### WHAT TO WORK ON
Reproduce all of the lines below word for word, leaving out the pictures.

### DATA IN THIS EXERCISE

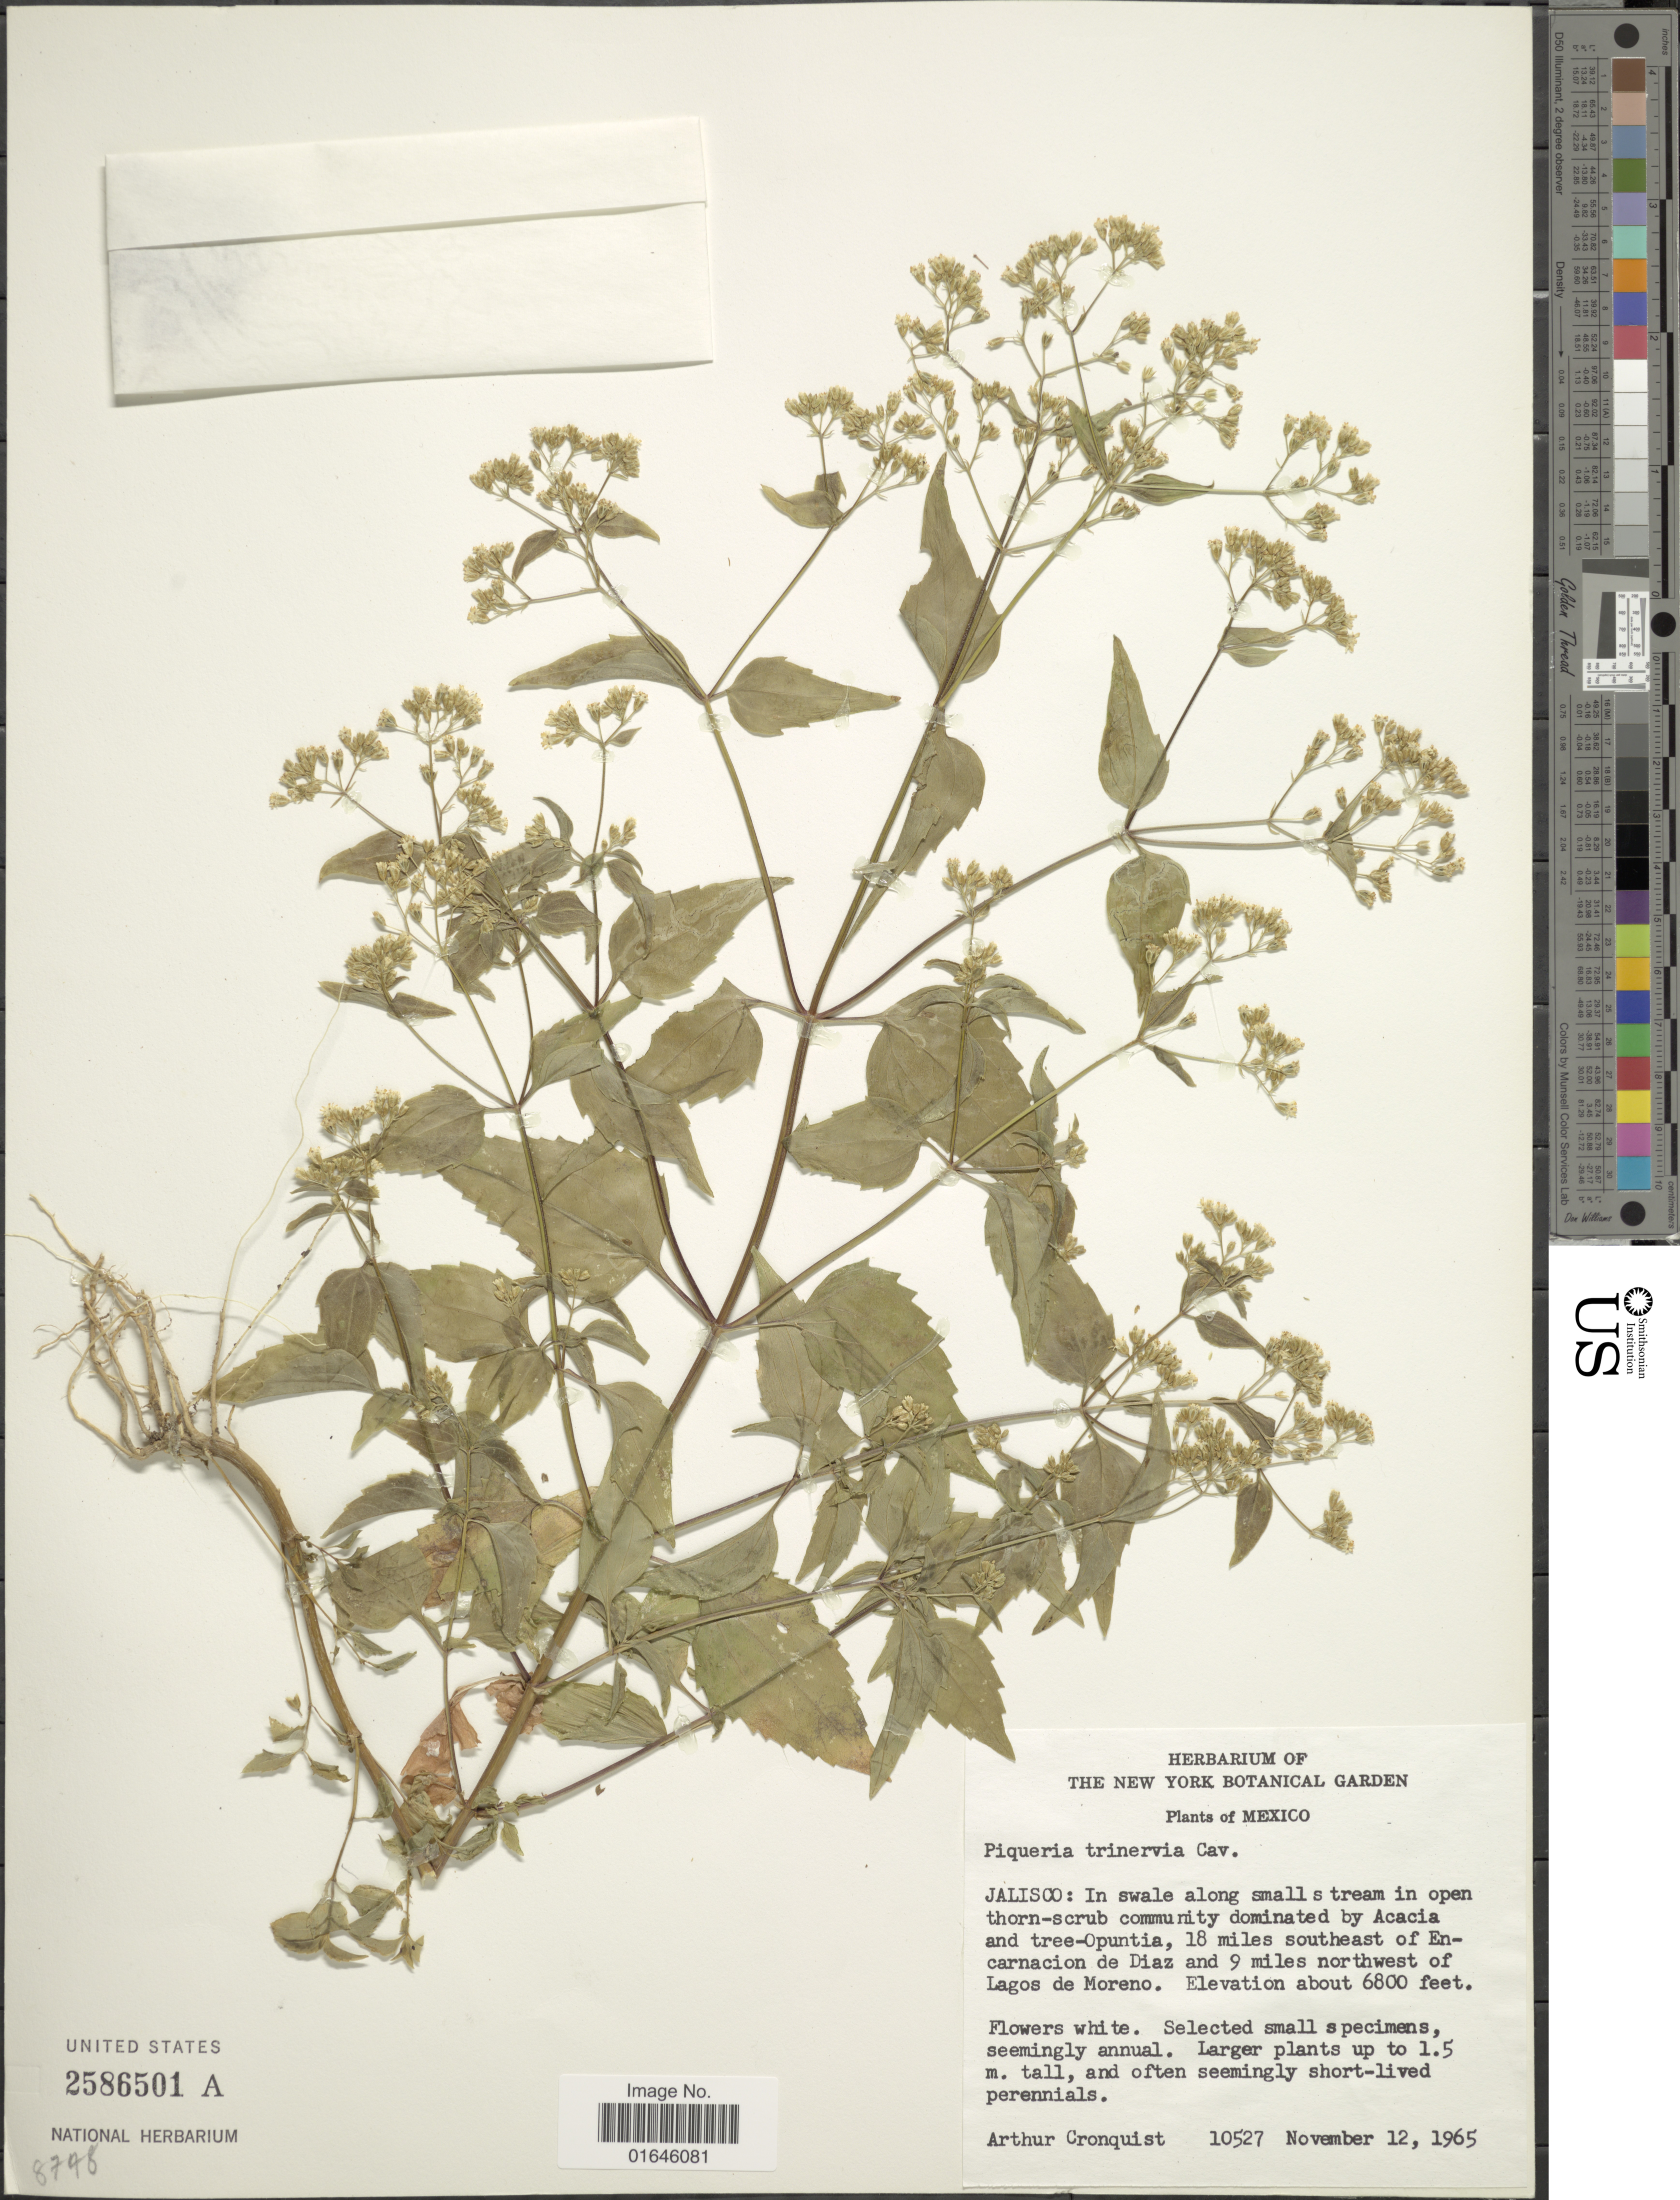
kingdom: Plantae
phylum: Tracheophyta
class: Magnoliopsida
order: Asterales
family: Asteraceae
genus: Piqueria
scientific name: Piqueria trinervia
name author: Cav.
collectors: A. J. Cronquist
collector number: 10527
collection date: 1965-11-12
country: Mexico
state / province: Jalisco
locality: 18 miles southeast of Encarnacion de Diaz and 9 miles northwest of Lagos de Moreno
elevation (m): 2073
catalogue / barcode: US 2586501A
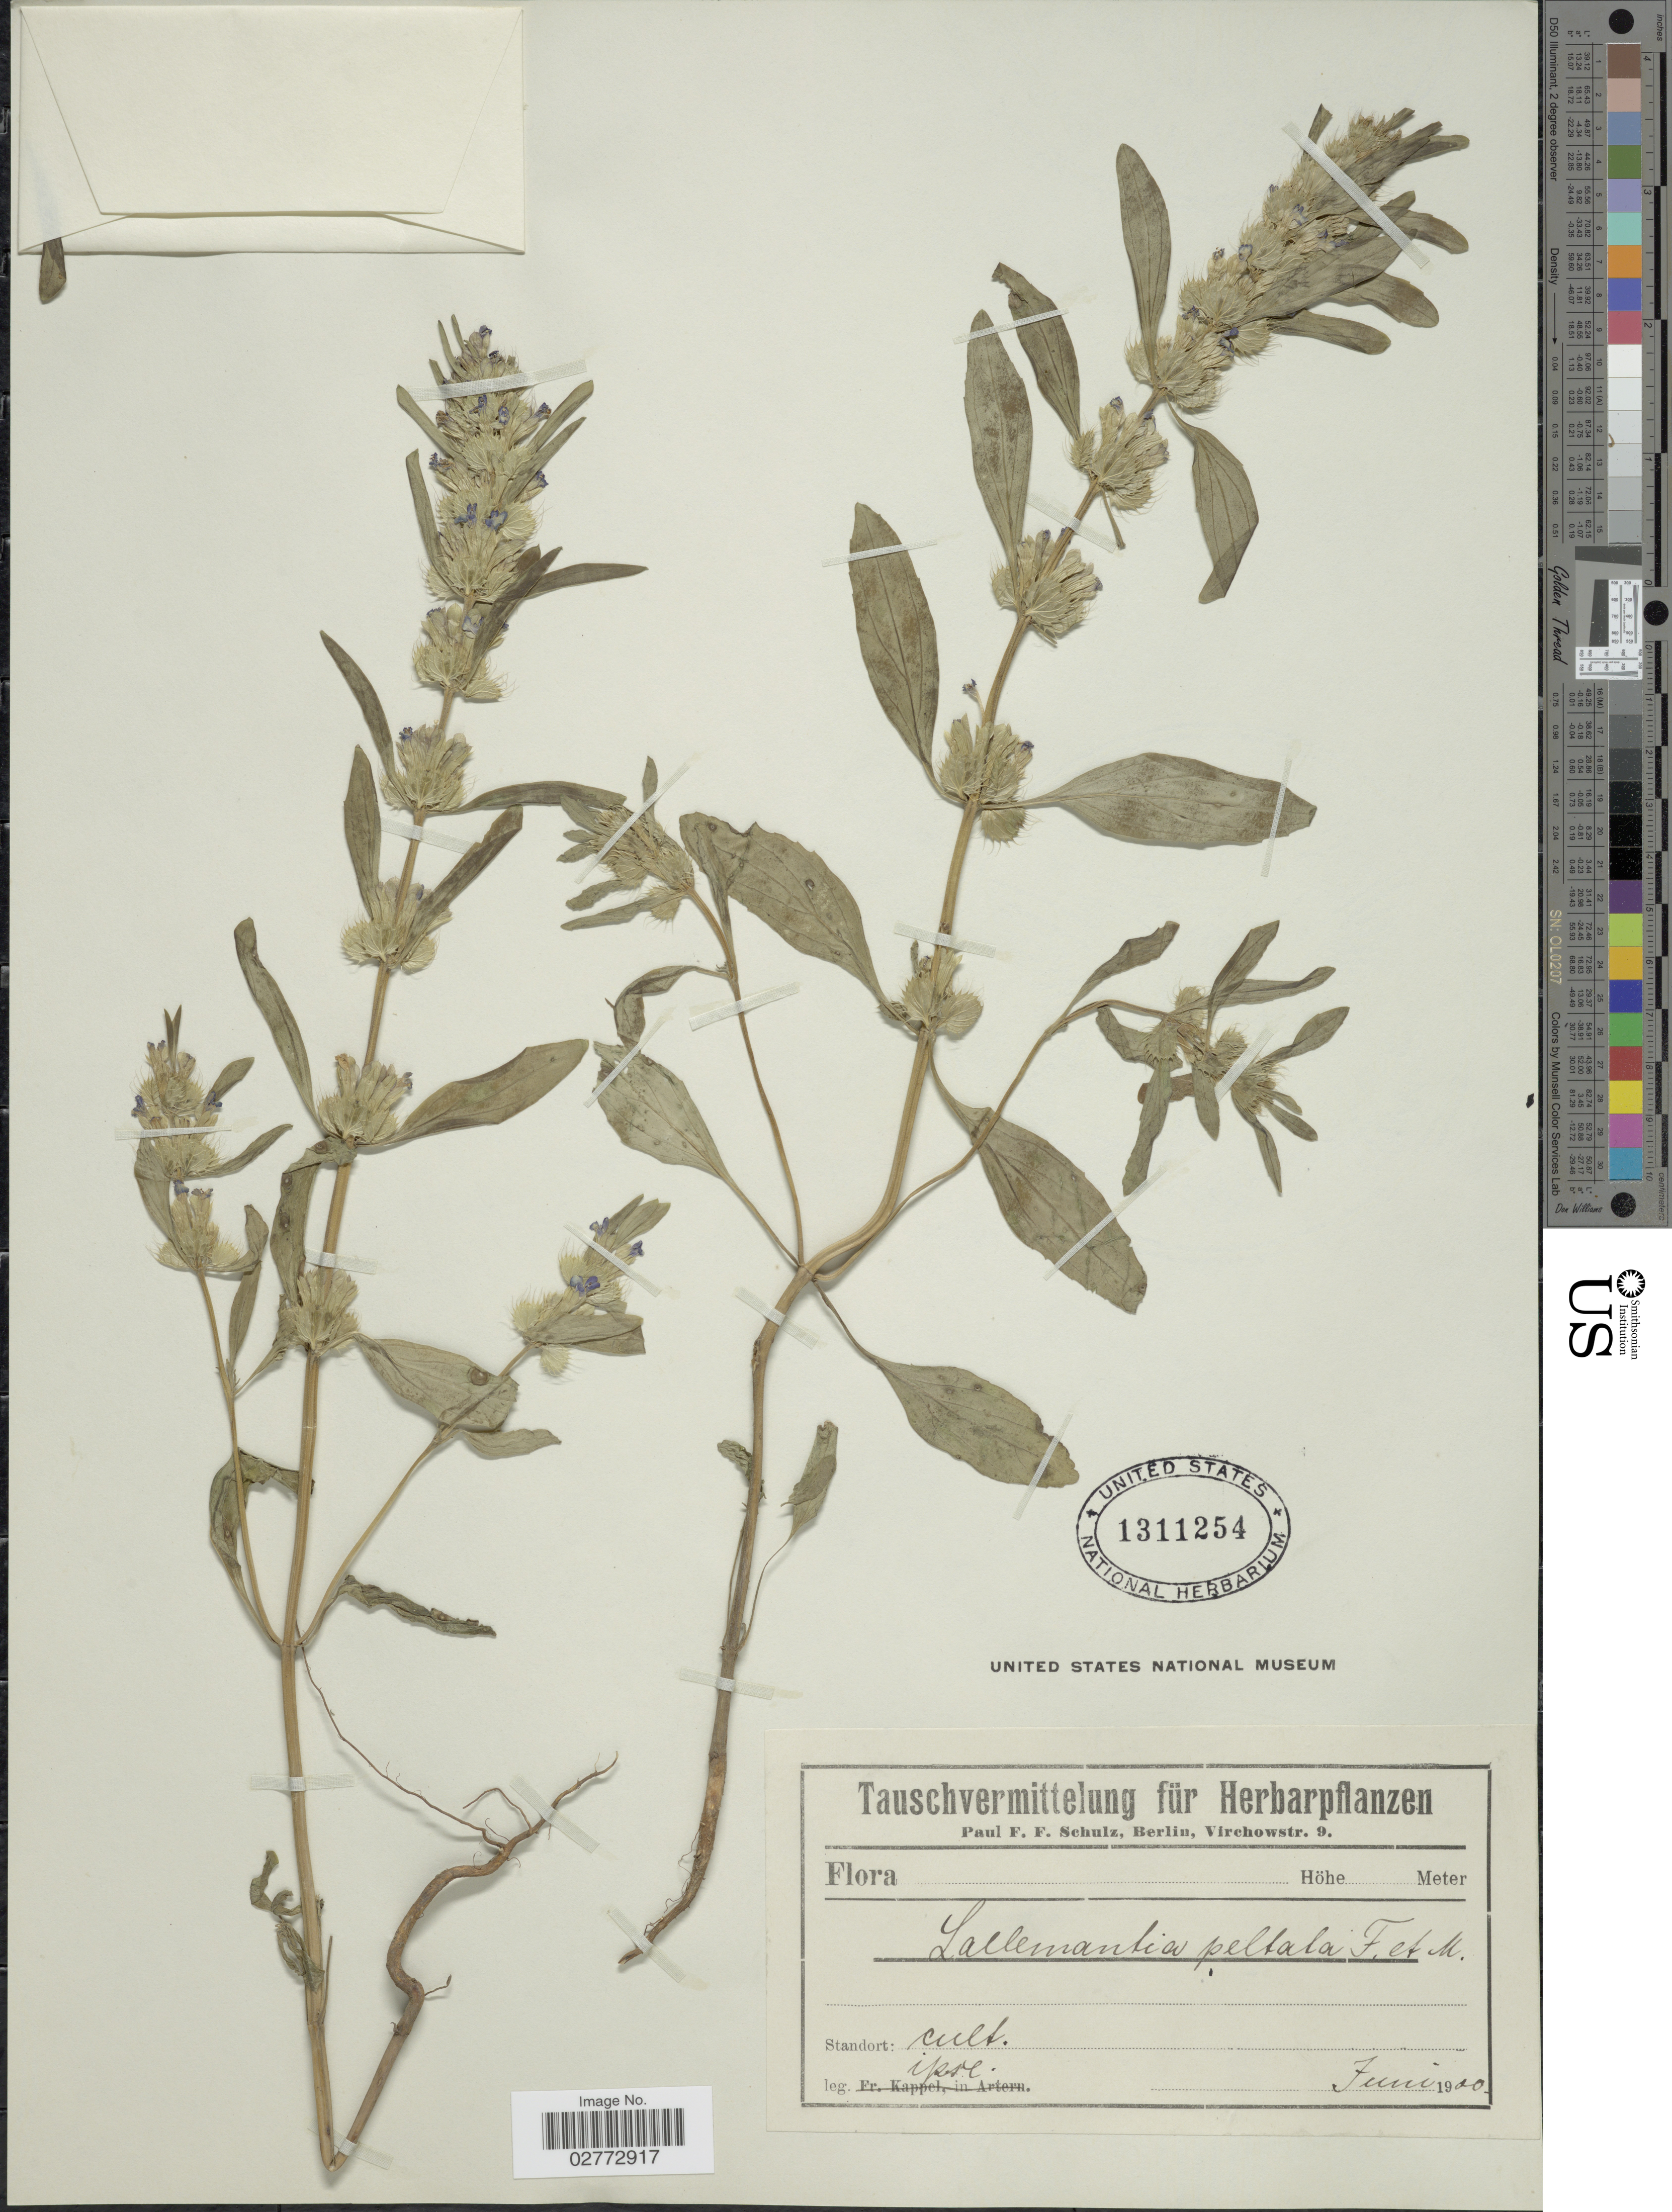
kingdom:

### FINAL ANSWER
kingdom: Plantae
phylum: Tracheophyta
class: Magnoliopsida
order: Asterales
family: Asteraceae
genus: Piqueria
scientific name: Piqueria trinervia
name author: Cav.
collectors: A. J. Cronquist
collector number: 10527
collection date: 1965-11-12
country: Mexico
state / province: Jalisco
locality: 18 miles southeast of Encarnacion de Diaz and 9 miles northwest of Lagos de Moreno
elevation (m): 2073
catalogue / barcode: US 2586501A
kingdom:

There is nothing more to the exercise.